Tips for writing queries#

Dealing with nulls#

Cozo is strict about types. A simple query such as:

?[a] := *rel[a, b], b > 0

will throw if some of the b is null: comparisons can only be made between values of the same type. The solution is that you may decide to consider any null values to be equivalent to some default values:

?[a] := *rel[a, b], (b ~ -1) > 0

here ~ is the coalesce operator. The parentheses are not necessary, but it reads better this way.

You can also check for null explicitly:

?[a] := *rel[a, b], if(is_null(b), false, b > 0)

cond is also helpful in this case.

How to join relations#

Suppose we have the following relation:

:create friend {fr, to}

Let’s say we want to find Alice’s friends’ friends’ friends’ friends’ friends. One way to write this is:

?[who] := *friends{fr: 'Alice', to: f1},
          *friends{fr: f1, to: f2},
          *friends{fr: f2, to: f3},
          *friends{fr: f3, to: f4},
          *friends{fr: f4, to: who}

Another way is:

f1[who] := *friends{fr: 'Alice', to: who}
f2[who] := f1[fr], *friends{fr, to: who}
f3[who] := f2[fr], *friends{fr, to: who}
f4[who] := f3[fr], *friends{fr, to: who}
?[who] := f4[fr], *friends{fr, to: who}

These two queries yield identical values. But on real networks, where loops abound, the second way of writing executes exponentially faster than the first. Why? Because of set semantics in relations, the second way of writing deduplicates at every turn, whereas the first way of writing builds up all paths to the final layer of friends. In fact, even if there are no duplicates, the second version may still be faster, because in Cozo rules run in parallel whenever allowed by semantics and available resources.

The moral of the story is, always prefer to break your query into smaller rules. It usually reads better, and unlike in some other databases, it almost always executes faster in Cozo as well. But for this particular case, in which the query is largely recursive, prefer to make it a recursive relation:

f_n[who, min(layer)] := *friends{fr: 'Alice', to: who}, layer = 1
f_n[who, min(layer)] := f_n[fr, last_layer], *friends{fr, to: who}, layer = last_layer + 1, layer <= 5
?[who] := f_n[who, 5]

The condition layer <= 5 is necessary to ensure termination.

Are there any situations where the first way of writing is acceptable? Yes:

?[who] := *friends{fr: 'Alice', to: f1},
          *friends{fr: f1, to: f2},
          *friends{fr: f2, to: f3},
          *friends{fr: f3, to: f4},
          *friends{fr: f4, to: who}
:limit 1

in this case, we stop at the first path, and this way of writing avoids the overhead of multiple rules and is perhaps very slightly faster.

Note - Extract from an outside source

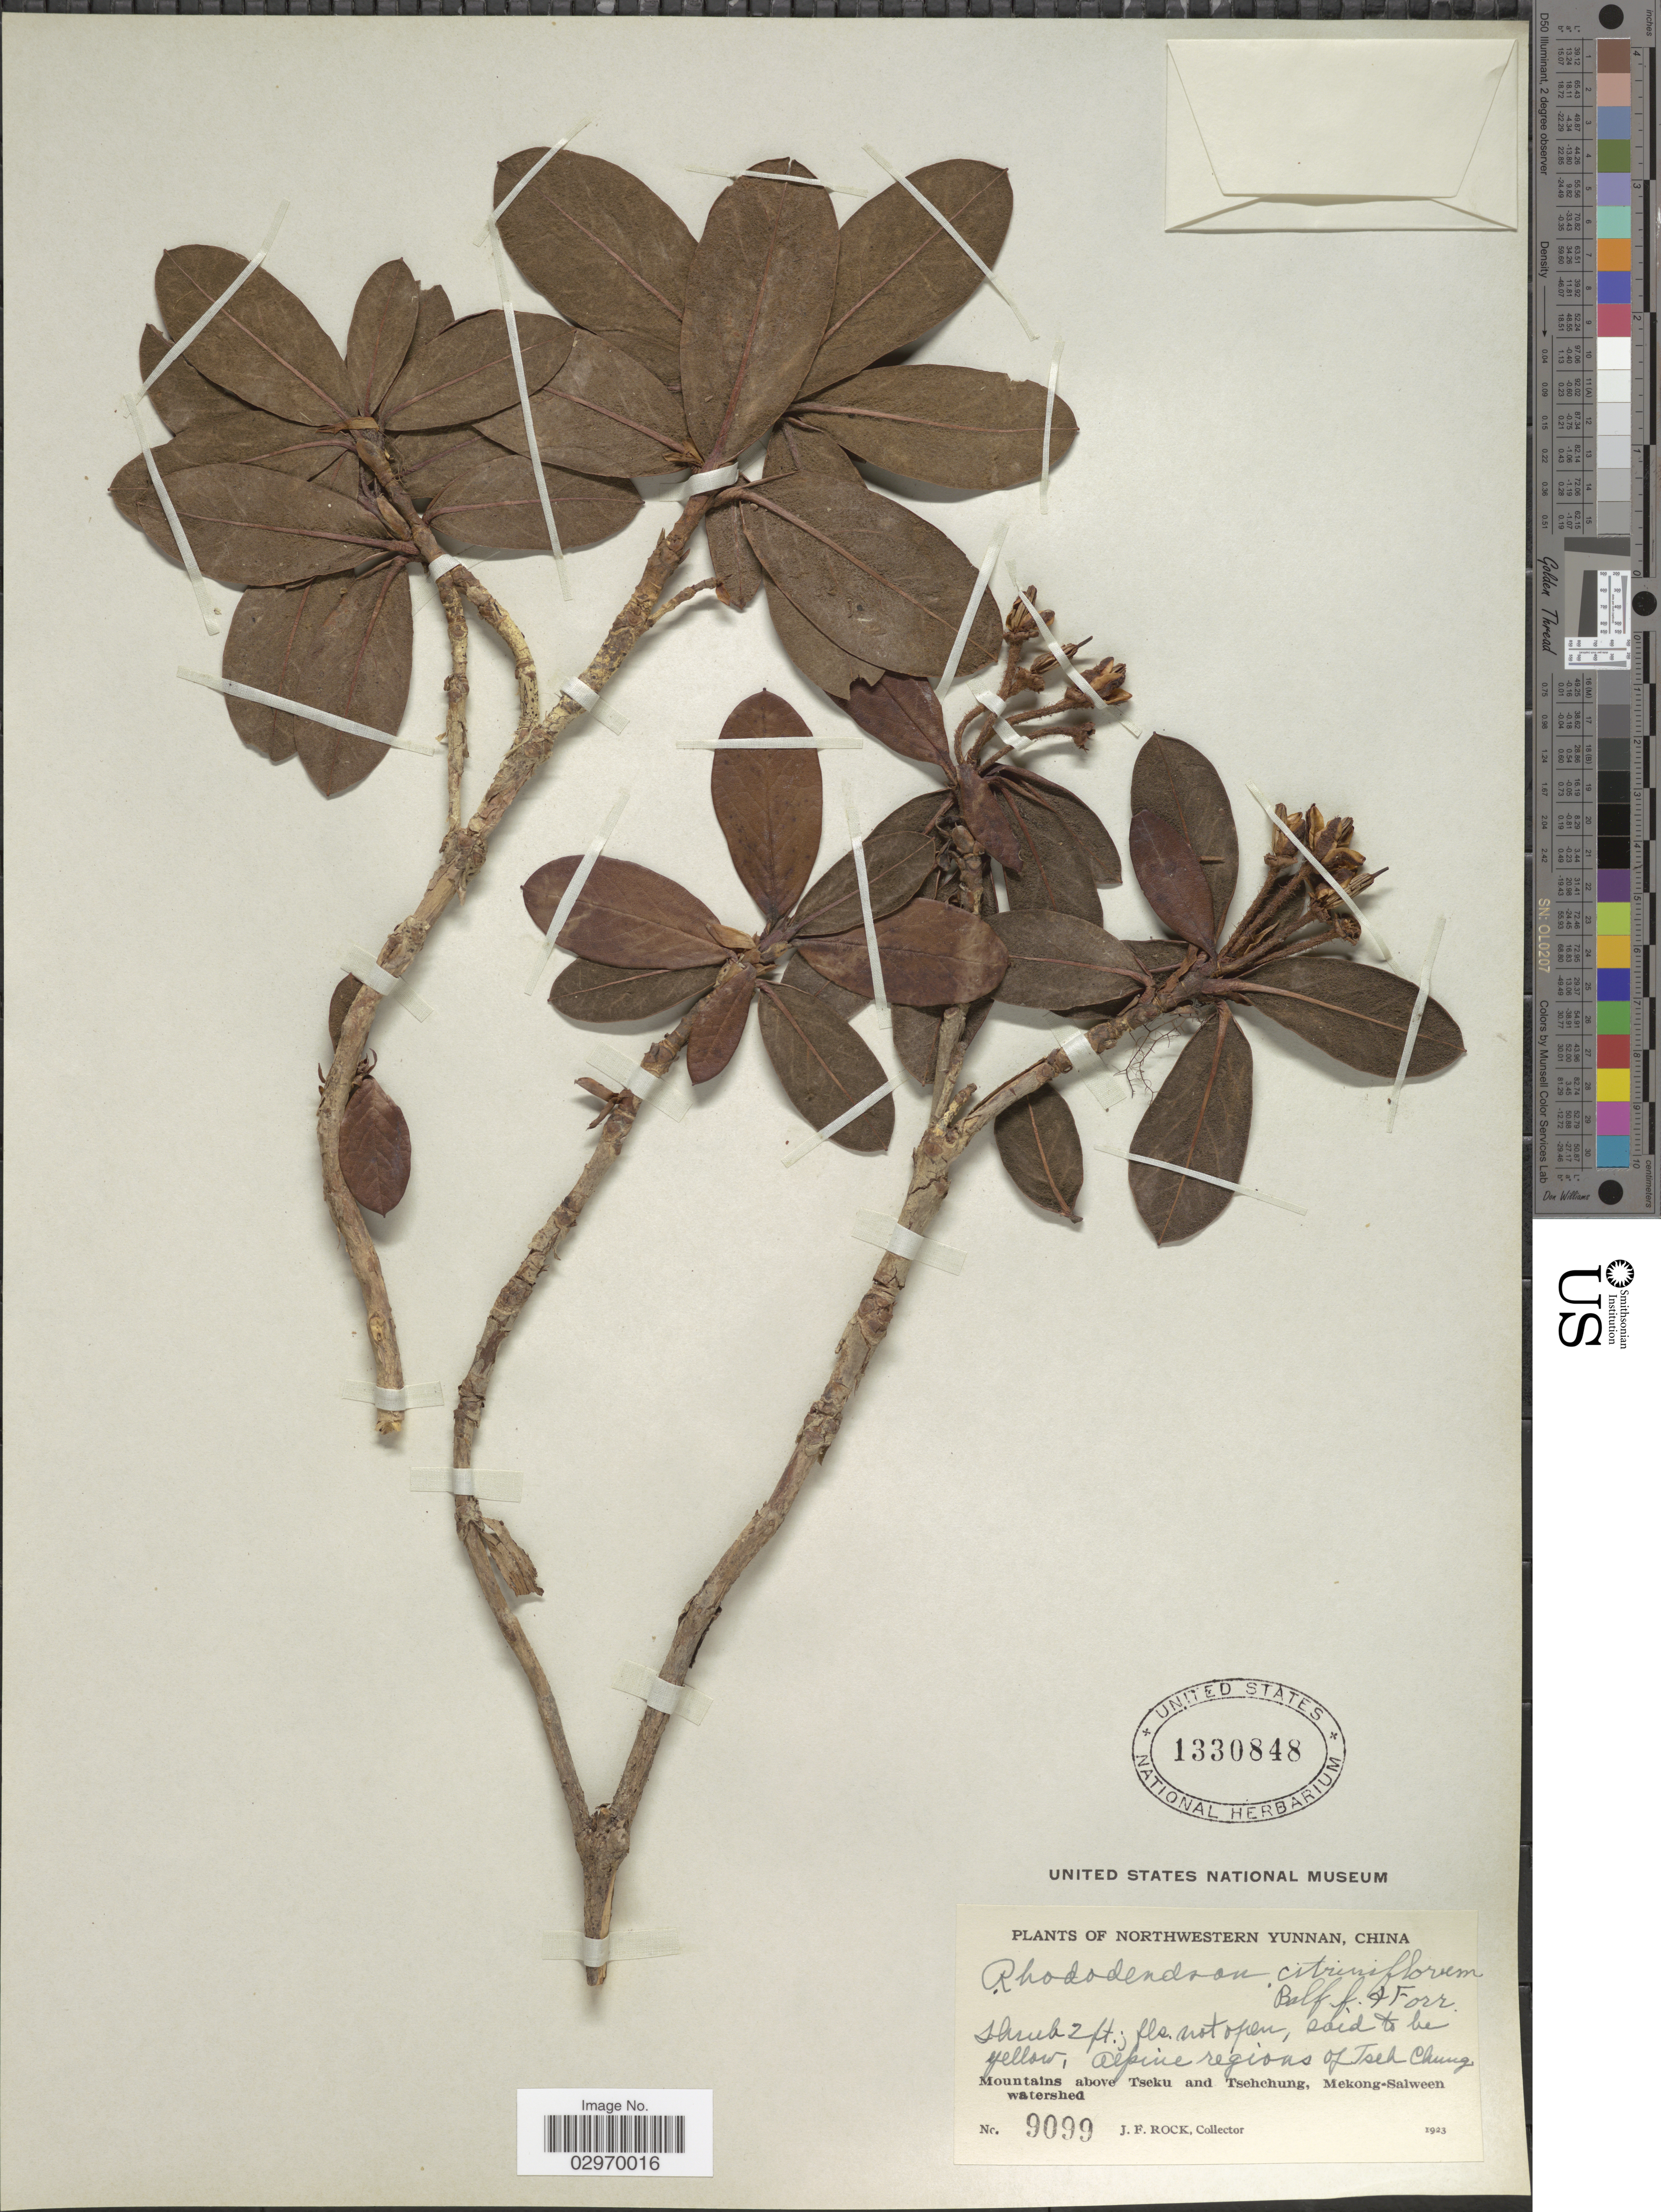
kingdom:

Also, if you want to count the different paths, you must write:

?[count(who)] := *friends{fr: 'Alice', to: f1},
                 *friends{fr: f1, to: f2},
                 *friends{fr: f2, to: f3},
                 *friends{fr: f3, to: f4},
                 *friends{fr: f4, to: who}

The multiple-rules way of writing gives wrong results due to set semantics. Due to the presence of the aggregation count, this query only keeps a single path in memory at any instant, so it won’t blow up your memory even on web-scale data.